## What you need to do
1. Decide whether each statement agrees with the study methods text below. Answer yes or no for each, and quote the words from the text that settle it. (a) The study ran from August 1996 through August 1997. (b) Examiners were given definitions of abnormal and normal findings. (c) Women who had had a hysterectomy could be included.
2. Using the study methods text below, answer each question briefly.
(a) How many female patients were in the convenience sample?
(b) In which residency year do residents do their 2-week obstetrics rotation?
(c) What was recorded about each physician examination?

## Text shown
This prospective observational study was performed on a convenience sample of 186 female patients who presented to 1 of 2 EDs because of pelvic or abdominal symptoms or both and who had a bimanual pelvic examination as part of the routine ED evaluation. The study was performed from August 1996 through August 1997 at a private university hospital and a public county hospital that are staffed by attending emergency medicine physicians who share a second-through fourth-year emergency medicine residency program. The hospitals have a combined annual ED census of more than 90,000 patients, and residents, who do a 2-week obstetrics rotation during their first residency year, perform about 200 bimanual examinations in the ED by the beginning of the third year of residency training, as 1 of us (P L D) has estimated.
Research assistants approached senior (3rd- and 4th- year) residents and attending emergency physicians who were preparing to do a pelvic examination as part of the routine evaluation of an ED patient and asked them to participate in the study. If the physician agreed, the patient was asked to participate. Eligible patients included any woman with a presenting complaint thought by the clinician to require a pelvic examination in the normal course of evaluation. Exclusion criteria included age younger than 18 years or having had a hysterectomy.
After the treating physician filled out a standardized data form regarding the bimanual examination, a second emergency physician with similar experience (3rd- or 4th- year resident or attending physician) was recruited to perform a second pelvic examination and to then complete a standardized data form. The 2 physicians were counseled not to communicate with each other regarding the examination before completing the data forms.
The patient's chief complaint and history of present illness were available to both examiners, and each physician could ask the patient any questions he or she thought would aid in the evaluation. No specific instruction was given to examiners about how to perform a bimanual examination, and definitions of abnormal (positive) and normal (“negative”) findings were not provided. Rectovaginal examination was neither suggested nor recorded. Examiners could perform a speculum examination as desired, although this was not a measured aspect of the study. The time at which each physician examination occurred was recorded.

[Data entries]
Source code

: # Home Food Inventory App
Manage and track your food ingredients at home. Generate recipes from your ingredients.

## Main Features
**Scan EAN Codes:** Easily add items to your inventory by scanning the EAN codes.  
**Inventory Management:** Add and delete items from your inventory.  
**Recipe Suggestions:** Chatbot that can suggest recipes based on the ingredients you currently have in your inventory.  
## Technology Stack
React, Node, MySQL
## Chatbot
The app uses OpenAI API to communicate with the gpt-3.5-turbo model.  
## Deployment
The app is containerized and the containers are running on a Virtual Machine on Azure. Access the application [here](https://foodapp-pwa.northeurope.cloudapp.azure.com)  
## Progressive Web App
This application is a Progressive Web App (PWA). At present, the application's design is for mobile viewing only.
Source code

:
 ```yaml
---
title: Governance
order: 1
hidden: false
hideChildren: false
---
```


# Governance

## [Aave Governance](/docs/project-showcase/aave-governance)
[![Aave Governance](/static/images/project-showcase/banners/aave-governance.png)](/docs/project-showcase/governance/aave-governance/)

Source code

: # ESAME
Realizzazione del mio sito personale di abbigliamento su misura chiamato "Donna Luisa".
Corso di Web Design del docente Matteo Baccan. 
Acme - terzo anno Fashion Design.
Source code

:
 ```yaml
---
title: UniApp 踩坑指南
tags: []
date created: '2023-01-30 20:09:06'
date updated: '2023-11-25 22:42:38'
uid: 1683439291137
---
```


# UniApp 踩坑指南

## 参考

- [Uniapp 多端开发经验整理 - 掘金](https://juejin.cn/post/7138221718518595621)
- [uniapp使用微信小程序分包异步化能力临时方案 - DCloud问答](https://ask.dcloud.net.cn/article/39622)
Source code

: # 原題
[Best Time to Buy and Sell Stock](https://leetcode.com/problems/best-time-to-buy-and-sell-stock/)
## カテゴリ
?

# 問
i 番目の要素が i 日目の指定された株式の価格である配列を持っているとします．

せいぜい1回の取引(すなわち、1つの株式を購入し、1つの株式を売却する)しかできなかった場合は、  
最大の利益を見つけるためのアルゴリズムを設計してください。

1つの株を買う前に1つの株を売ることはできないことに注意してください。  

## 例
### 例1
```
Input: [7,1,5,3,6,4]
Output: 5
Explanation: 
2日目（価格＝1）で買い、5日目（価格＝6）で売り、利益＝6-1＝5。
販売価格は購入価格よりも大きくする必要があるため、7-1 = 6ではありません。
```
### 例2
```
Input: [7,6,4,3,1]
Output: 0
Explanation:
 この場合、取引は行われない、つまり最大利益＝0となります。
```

## Answers provided
1.
(a) Yes: "The study was performed from August 1996 through August 1997"
(b) No: "definitions of abnormal (positive) and normal (“negative”) findings were not provided"
(c) No: "Exclusion criteria included age younger than 18 years or having had a hysterectomy"

2.
(a) 186
(b) The first year
(c) The time at which it occurred